The power pad line VDPDL may be located in the second gate conductive layer on the second gate insulating layer 123.

Accordingly, the path compensation capacitor Ccmp may be provided by the overlapping area between the first capacitor division electrode CCPE1 and the power pad line VDPDL, and the overlapping area between the second capacitor division electrode CCPE2 and the power pad line VDPDL. Therefore, it may become easy to provide the path compensation capacitor Ccmp of larger capacity.

FIG. 22 is a plan view showing part H of FIG. 19 according to some embodiments. FIG. 23 is a cross-sectional view taken along the line I-I′ of FIG. 22.

According to some embodiments as shown in FIGS. 22 and 23, the power pad line VDPDL may include a first pad division line PDPL1 and a second pad division line PDPL2 which are located in different conductive layers.

The first pad division line PDPL1 may be located in the first gate conductive layer on the first gate insulating layer 122.
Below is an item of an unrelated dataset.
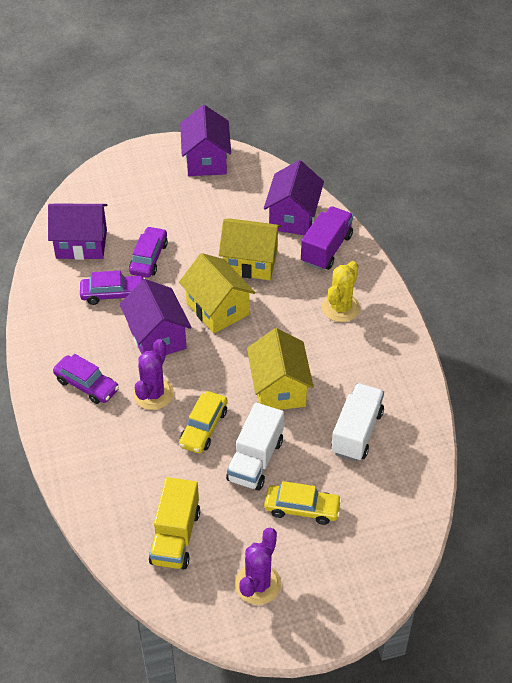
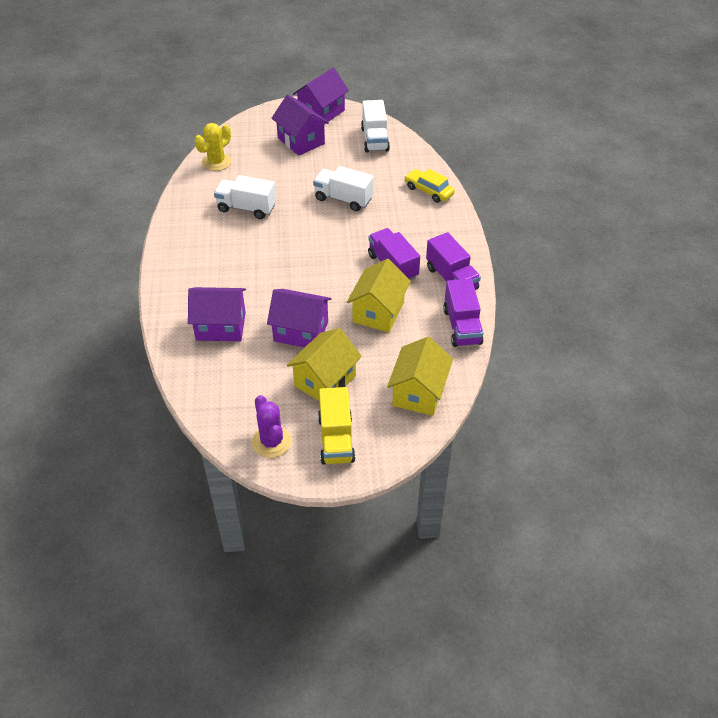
purple cactus: 2 -> 1
purple car: 3 -> 0
purple truck: 1 -> 3
white truck: 2 -> 3
yellow car: 2 -> 1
The second pad division line PDPL2 may be located in the third gate conductive layer on the third gate insulating layer 127.
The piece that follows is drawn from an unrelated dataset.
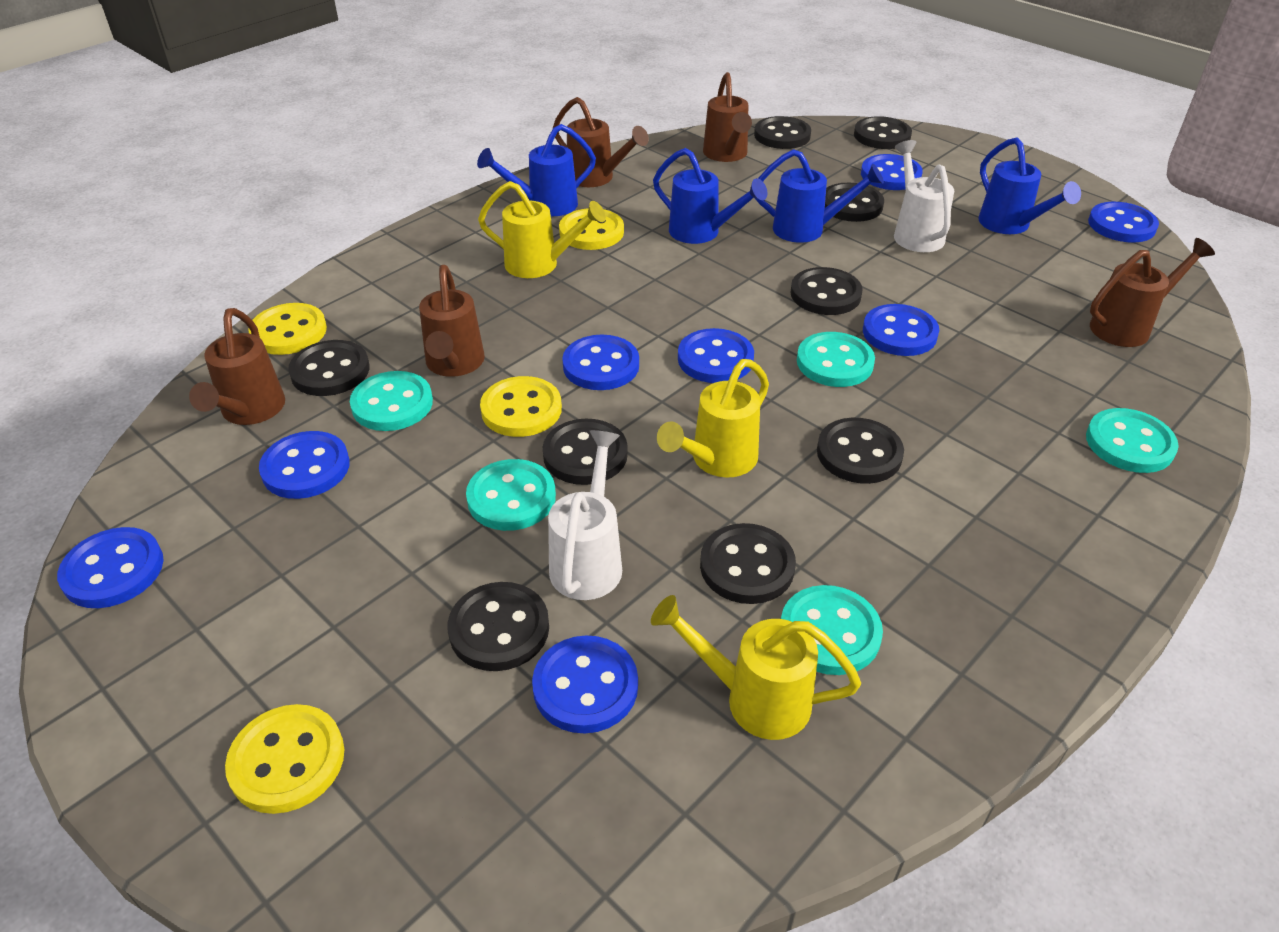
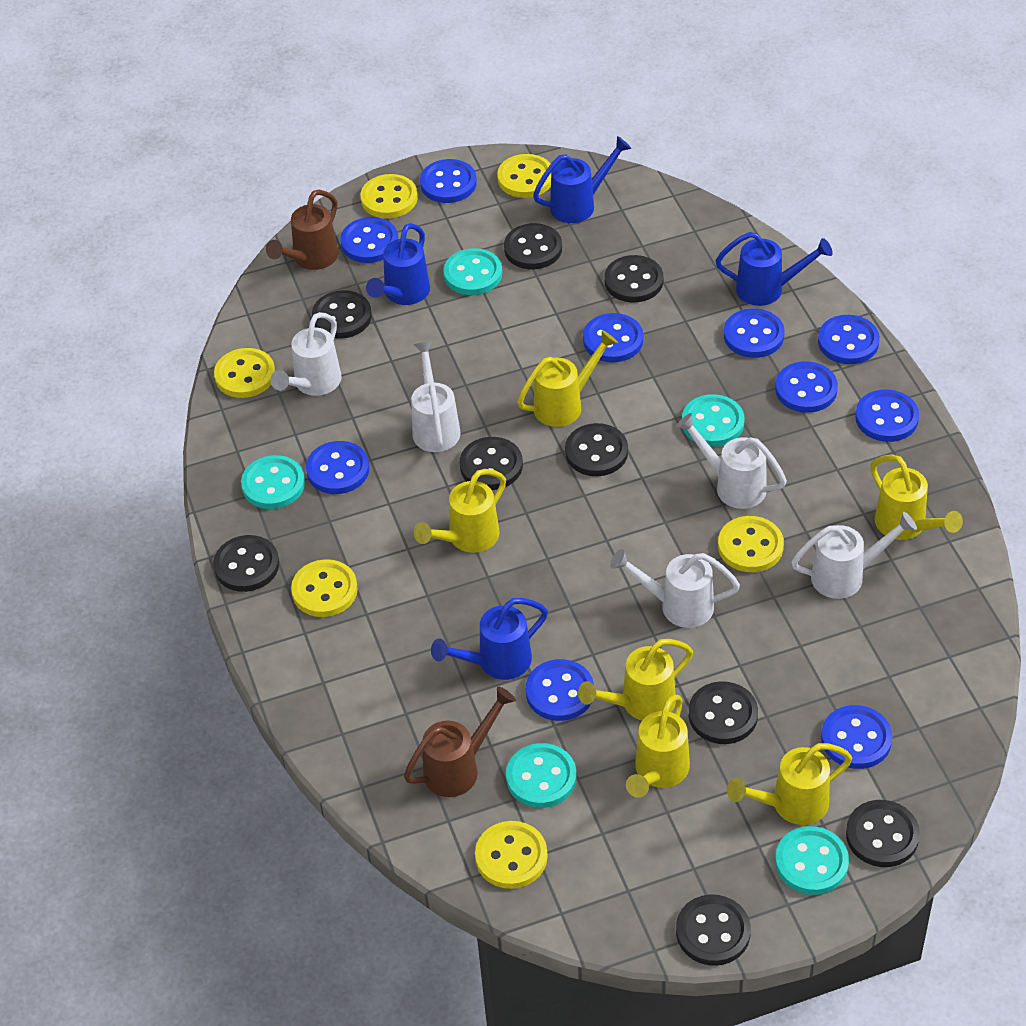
blue button: 8 -> 10
brown watering can: 5 -> 2
white watering can: 2 -> 5
yellow button: 4 -> 6
yellow watering can: 3 -> 6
The second pad division line PDPL2 may be electrically connected to the first pad division line PDPL1 through a power auxiliary connection hole VCT. The power auxiliary connection hole VCT may penetrate the third gate insulating layer 127, the first interlayer insulating layer 124, and the second gate insulating layer 123.

The compensation capacitor electrode CCE may be located in the second gate conductive layer on the second gate insulating layer 123.

Accordingly, the path compensation capacitor Ccmp may be provided by the overlapping area between the first pad division line PDPL1 and the compensation capacitor electrode CCE, the overlapping area between the second pad division line PDPL2 and the compensation capacitor electrode CCE, and the overlapping area between the second pad division line PDPL2 and the data output line DOPL2 of the second data transmission line DSPL2.

Therefore, it may become easier to provide the path compensation capacitor Ccmp of larger capacity.

However, the effects of the present disclosure are not restricted to the one set forth herein. The above and other effects of the present disclosure will become more apparent to one of daily skill in the art to which the present disclosure pertains by referencing the appended claims, and their equivalents.